→ Compito
Aggiorna il materiale dall'inizio fino alla riga che contiene "Şirket 2. çeyrekte", inclusa, sostituendo "dolar" con "avro". Riscrivi solo queste righe, lasciando invariato tutto il resto.

→ Materiale di partenza
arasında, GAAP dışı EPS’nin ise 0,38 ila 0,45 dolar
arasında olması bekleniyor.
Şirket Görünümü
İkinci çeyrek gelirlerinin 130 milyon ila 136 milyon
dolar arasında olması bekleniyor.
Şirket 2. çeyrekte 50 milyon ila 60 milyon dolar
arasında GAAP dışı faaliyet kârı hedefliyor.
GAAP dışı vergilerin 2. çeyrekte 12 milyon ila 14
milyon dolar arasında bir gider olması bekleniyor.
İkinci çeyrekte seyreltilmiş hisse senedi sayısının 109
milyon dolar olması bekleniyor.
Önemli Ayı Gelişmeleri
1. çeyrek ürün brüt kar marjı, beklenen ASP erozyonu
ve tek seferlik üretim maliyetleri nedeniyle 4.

→ Risposta
arasında, GAAP dışı EPS’nin ise 0,38 ila 0,45 avro
arasında olması bekleniyor.
Şirket Görünümü
İkinci çeyrek gelirlerinin 130 milyon ila 136 milyon
avro arasında olması bekleniyor.
Şirket 2. çeyrekte 50 milyon ila 60 milyon avro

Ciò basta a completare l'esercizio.